End device duty cycle limits will not affect Network Server’s ability to schedule a downlink. So the fact that these downlinks are not being scheduled, is not a direct result of the end device duty cycle limits (though could still be an indirect result…)

I have tried disabling “Enforce duty-cycle” in the settings and even manually restarted the gateway, but this did not resolve the issue.

I suppose this would make sense for confirmed downlinks. If the Network Server schedules a confirmed downlink, it will wait for the timeout period to receive confirmation from the end device.

Some additional debugging observations:

  1. I’ve disabled duty cycle enforcement on both end device and gateway, and this hasnt resolved the issue
  2. Even in the cases where I initiate an unconfirmed downlink to an effected device, and see that its scheduled by the Network Server, by looking at device logging it is not receiving the downlink

Here is where I think the problem lies
The affected end devices (RAK4631) seem to stop being able to receive downlinks. Even in cases where a downlink is scheduled (as confirmed by gateway logging), the end device doesn’t receive it. I believe this explains all the behavior we’ve seen.

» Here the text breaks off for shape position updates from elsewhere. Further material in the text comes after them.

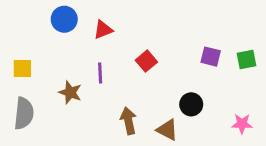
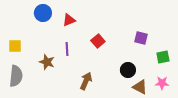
green square: (246, 60) -> (163, 57), moved
brown arrow: (128, 121) -> (86, 81), turned 36
brown triangle: (167, 130) -> (140, 87), moved

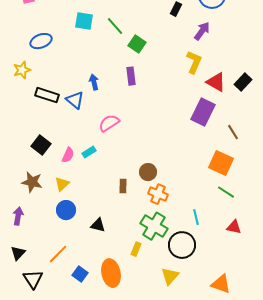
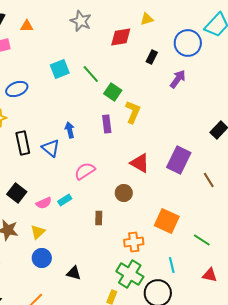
cyan square: (84, 21) -> (60, 69), turned -30
yellow L-shape: (194, 62) -> (133, 112), moved
red triangle: (216, 82) -> (140, 163), moved
black rectangle: (47, 95) -> (23, 143), turned 60
pink semicircle: (68, 155) -> (44, 203), turned 42
orange square: (221, 163) -> (167, 221), moved
brown circle: (148, 172) -> (124, 193), moved
brown rectangle: (123, 186) -> (99, 218), moved
orange cross: (158, 194) -> (134, 242), turned -30

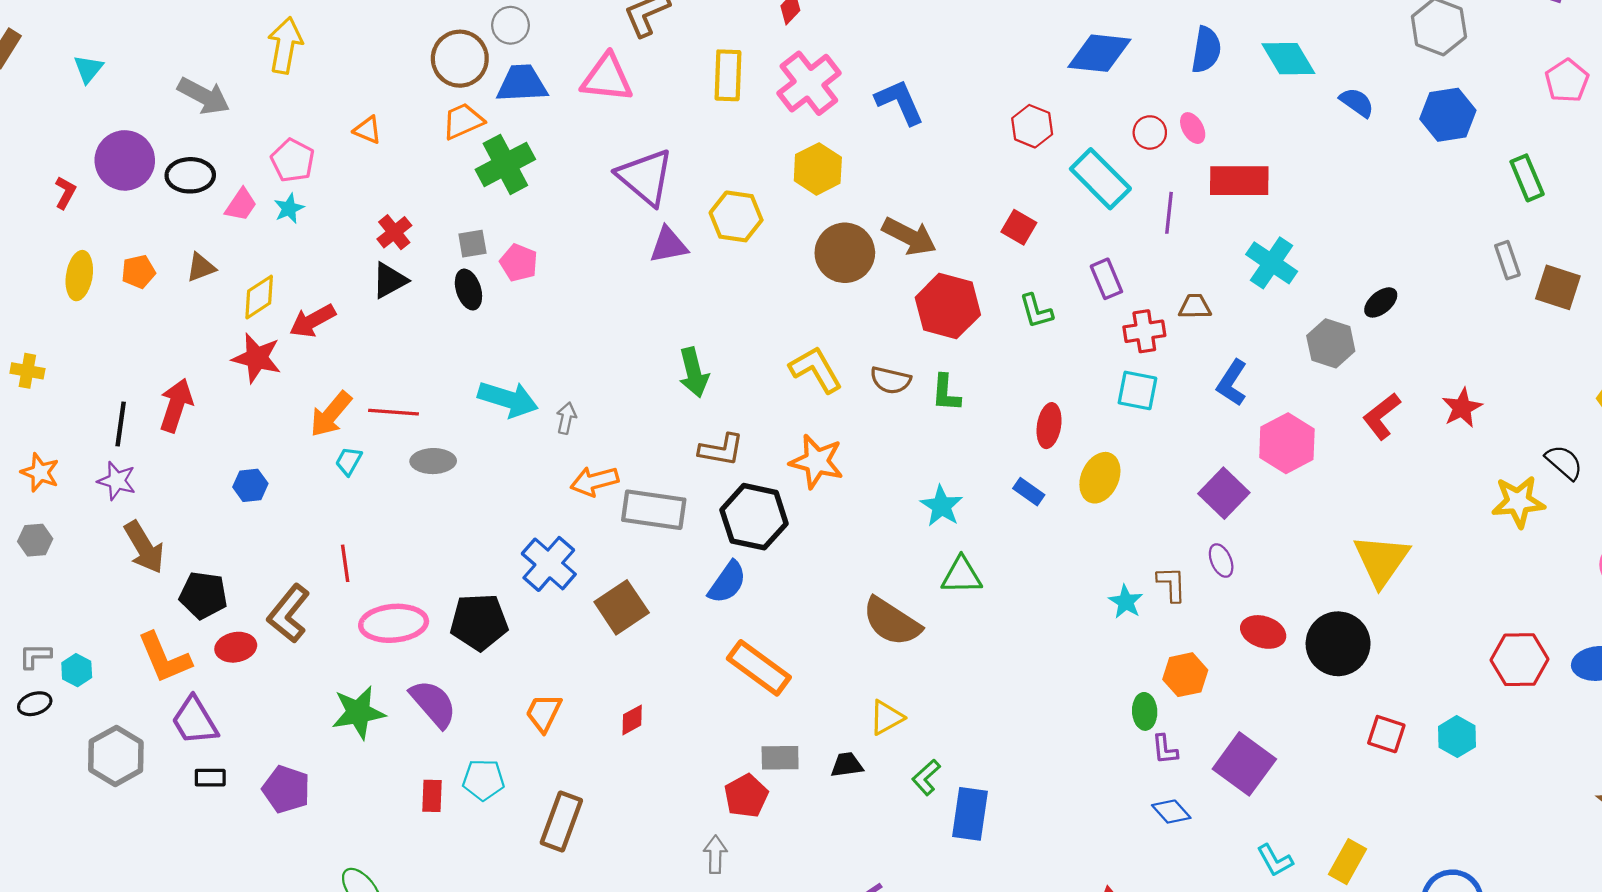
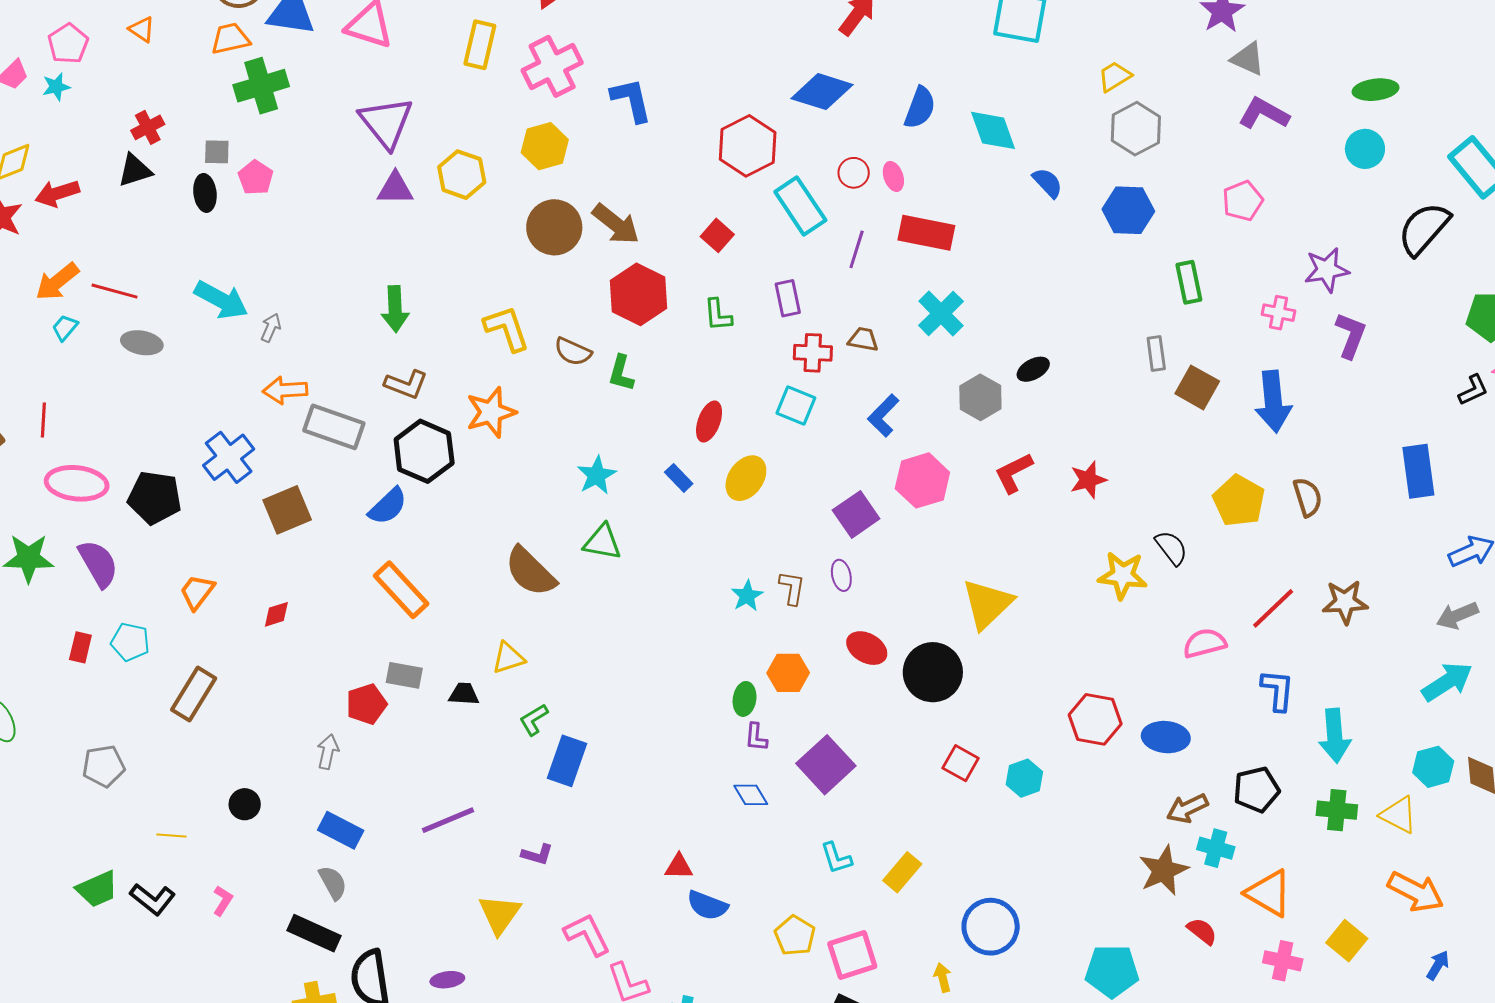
red hexagon: (1032, 126) -> (748, 146), size x1.5
orange star: (817, 462) -> (491, 412), turned 30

  1. I cannot schedule confirmed downlinks:
    The device sends a confirmed uplink every 10 minutes → NS sends an ack downlink but doesnt get a response → NS waits 300s (5 min) for Class C timeout → Theres only a 5 min window now where a confirmed downlink could get scheduled, so maybe I can get 1 confirmed downlink scheduled → No confirmed downlink ack as the device cannot receive downlinks, so NS falls into 300s timeout → device sends another confirmed uplink → repeat cycle.
  2. Changing duty cycle has no effect:
    This is, at least not directly, a duty cycle issue, so not enforcing duty cycle will have no impact
  3. Restarting the device I receive messages:
    After end device resets, it seems like it CAN receive downlinks, so it receives whatever the NS has kept in the queue.

Now, as to why the end device cannot receive downlinks…is not clear to me. All other functionality of the device is there, and it schedules uplinks on the set period.

I think for now I may just force the device to reset every 1-2 days and see if that gives me my functionality. This is obviously not ideal but this will likely require debugging with the hardware manufacturer.

Would you all agree that the behavior we are seeing makes sense if the device is failing to receive the downlinks?

The NS won’t expect a response to a confirmed uplink Ack. If the device doesn’t get an Ack, it will repeat the uplink dependent on implementation and NbTrans.

This may impact the rest of the thinking on the flow from thereafter.

This would point to the LW stack on the device.

Can you provision something completely different to test alongside - either a vanilla LoRaMac-node based device or using the new stack from Semtech.